Good Country California?

Every now and then I am reminded by outside forces that I am Southern. At any given point in my daily routine, the chances of being called simply "Alabama" or "Auburn" are pretty high. I find it endearing—because it's better than being called "Dummy" or "Hey You, Gooberl!". I can take a good ribbing, but lately I've gotten a lot of greetings along the lines of, "Mollie, what is wrong with your state?!" 

"Oh, lord, what did we do now?" Has become my new catchphrase.

Let's be real. Alabama hasn't exactly been a beacon of shining light in the news lately, but damn if I haven't been craving some humidity and a decent pulled pork BBQ sandwich for less than $5 (with chips...and a drink). I've also been missing the people; there's something to be said of Southern hospitality, politeness, and the all-around-genuine-warmth that comes from a land of people that bake you pie/biscuits/fried chicken for no reason. Frankly, I was convinced that these were things indigenous to the South. 

But it's not entirely true. "The country" can be found on the West Coast. You just have to find it—and when you do, it is surprising and delightful. And a little weird, because the people do not have accents.

I recently found myself transported back to the South—only I was technically in Elverta, California. And that, dear reader, is when I had my epiphany, as I gazed and marveled at the splendor of the chandelier trees in the yard of a house where I'd just eaten some homemade apple pie; the South—and all its Southern Hospitality—is alive where you need it to be. "Southern hospitality" is only as genuine as your host. And if you've ever driven through Elverta, then you've seen rural Alabama: country roads flanked with sporadic houses that were built before your parents were born, and there's probably an old truck/tractor parked in the yard with overgrown weeds clinging to its rusted frame. 

Beyond those trucks and inside those houses are people that might give you apple pie. And while the cicadas may not signal the summer nights on the West Coast like they do in Alabama, there are other ways that these Californians remind me of home: they have their deeply-rooted traditions, just like the South. You know what I mean—these endearingly quirky things that make a place home—I'm thinking things like bathtubs-as-flower-pots next to the mailbox shaped like a John Deere tractor, keeping cornbread on the table with as much frequency as the salt and pepper shakers, Sunday iced tea on a porch, etc. These things are just trickier to seek out in California, but I'm getting closer. A few months ago I discovered that a chandelier tree is exactly what it sounds like. And I want to see so many more things like this, dear reader. I know it it's here, and I'm ready.

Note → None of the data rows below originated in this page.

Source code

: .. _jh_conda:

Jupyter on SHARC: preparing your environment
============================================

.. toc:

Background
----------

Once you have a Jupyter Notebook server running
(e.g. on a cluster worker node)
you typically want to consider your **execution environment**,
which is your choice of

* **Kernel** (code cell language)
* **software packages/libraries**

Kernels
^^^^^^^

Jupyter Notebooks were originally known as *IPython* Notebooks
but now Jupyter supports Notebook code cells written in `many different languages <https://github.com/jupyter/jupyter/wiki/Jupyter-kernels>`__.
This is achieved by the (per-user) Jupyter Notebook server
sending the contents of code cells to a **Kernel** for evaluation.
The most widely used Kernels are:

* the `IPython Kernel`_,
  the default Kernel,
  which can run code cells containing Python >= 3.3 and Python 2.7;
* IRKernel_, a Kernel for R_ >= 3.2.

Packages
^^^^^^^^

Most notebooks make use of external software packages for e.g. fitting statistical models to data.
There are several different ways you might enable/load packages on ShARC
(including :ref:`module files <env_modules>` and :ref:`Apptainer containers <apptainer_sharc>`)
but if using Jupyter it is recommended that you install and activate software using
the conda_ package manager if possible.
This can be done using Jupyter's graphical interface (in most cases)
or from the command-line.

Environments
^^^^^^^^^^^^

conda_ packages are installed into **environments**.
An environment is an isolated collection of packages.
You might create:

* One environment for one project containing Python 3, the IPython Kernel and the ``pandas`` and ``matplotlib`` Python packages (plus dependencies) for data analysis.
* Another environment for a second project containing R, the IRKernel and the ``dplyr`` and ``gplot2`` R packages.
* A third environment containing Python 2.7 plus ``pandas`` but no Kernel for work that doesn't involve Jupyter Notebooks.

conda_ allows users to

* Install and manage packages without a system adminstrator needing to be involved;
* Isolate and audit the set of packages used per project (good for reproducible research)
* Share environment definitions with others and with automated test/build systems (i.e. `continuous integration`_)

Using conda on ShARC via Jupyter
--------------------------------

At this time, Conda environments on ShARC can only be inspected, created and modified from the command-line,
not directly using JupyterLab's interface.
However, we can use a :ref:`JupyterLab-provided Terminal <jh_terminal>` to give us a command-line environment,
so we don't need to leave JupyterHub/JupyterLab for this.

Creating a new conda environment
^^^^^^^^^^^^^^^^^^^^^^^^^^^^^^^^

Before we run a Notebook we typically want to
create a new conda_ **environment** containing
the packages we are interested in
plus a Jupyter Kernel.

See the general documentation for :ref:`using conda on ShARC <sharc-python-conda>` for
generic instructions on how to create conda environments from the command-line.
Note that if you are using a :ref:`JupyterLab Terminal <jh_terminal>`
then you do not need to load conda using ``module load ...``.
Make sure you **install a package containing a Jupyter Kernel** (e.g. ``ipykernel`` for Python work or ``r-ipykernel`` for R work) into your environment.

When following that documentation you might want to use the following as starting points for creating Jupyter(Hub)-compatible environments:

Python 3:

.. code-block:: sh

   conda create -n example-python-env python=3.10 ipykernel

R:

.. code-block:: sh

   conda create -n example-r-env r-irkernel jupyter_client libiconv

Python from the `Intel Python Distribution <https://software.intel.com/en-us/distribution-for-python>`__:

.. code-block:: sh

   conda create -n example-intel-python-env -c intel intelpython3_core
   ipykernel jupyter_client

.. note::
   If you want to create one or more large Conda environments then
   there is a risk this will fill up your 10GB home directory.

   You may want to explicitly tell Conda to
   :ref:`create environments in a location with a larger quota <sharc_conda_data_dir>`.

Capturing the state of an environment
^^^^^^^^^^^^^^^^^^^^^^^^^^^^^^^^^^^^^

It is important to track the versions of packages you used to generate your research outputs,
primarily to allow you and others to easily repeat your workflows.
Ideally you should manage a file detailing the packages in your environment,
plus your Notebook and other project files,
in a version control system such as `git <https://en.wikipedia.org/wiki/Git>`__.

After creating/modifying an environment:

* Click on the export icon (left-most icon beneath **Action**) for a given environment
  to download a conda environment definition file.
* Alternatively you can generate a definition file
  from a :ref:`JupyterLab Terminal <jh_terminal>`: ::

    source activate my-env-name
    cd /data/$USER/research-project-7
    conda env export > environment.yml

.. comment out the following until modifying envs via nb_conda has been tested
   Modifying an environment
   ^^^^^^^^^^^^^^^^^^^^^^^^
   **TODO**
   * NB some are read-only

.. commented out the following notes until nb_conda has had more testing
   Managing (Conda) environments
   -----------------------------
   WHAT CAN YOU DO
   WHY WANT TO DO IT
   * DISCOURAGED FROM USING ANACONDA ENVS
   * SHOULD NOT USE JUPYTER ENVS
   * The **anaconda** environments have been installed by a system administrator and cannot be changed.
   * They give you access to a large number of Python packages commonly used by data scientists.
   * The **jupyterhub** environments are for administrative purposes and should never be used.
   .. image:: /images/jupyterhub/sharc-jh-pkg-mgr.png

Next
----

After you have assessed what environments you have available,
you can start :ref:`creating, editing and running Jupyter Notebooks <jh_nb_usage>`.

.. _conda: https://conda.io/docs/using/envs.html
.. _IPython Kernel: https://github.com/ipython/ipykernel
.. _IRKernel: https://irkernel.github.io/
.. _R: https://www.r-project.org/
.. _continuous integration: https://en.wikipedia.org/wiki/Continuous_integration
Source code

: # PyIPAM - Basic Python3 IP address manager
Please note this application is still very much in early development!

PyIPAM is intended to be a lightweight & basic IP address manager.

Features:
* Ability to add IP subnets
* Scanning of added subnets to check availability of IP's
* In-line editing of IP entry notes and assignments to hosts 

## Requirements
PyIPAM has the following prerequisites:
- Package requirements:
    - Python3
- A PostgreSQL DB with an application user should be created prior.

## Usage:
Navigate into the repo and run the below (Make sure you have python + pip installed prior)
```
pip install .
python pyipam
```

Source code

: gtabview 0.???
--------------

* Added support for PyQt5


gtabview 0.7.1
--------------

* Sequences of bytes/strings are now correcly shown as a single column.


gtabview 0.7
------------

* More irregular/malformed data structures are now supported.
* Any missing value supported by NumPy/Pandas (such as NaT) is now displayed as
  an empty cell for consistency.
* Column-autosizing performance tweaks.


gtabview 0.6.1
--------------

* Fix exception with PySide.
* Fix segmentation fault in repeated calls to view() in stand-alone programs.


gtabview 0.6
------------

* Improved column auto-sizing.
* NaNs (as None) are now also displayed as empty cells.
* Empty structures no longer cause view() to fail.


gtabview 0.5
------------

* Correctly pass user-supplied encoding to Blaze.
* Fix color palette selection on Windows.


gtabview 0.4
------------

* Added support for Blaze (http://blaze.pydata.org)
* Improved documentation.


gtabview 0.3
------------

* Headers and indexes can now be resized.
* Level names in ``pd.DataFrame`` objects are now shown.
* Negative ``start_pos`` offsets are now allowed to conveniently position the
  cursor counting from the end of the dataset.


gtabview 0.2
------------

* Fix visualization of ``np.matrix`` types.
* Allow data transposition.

I know what you're thinking: if you miss the South so much, dum dum, why not just go back? Because... there's so much to see on this side of the world. California is beautiful, and I still need to learn how to do things like pick out a wine and learn how to ski. And sometimes I forget that I am not the only stranger here. Sometimes, when I'm least expecting it (like on an elliptical machine at the gym, as I sweat into my obnoxiously pink workout gear), I'll meet someone that says something in passing like, "Oh—I'm not from here, either. I'm from Georgia." And once again I fall hard, on my face, for California.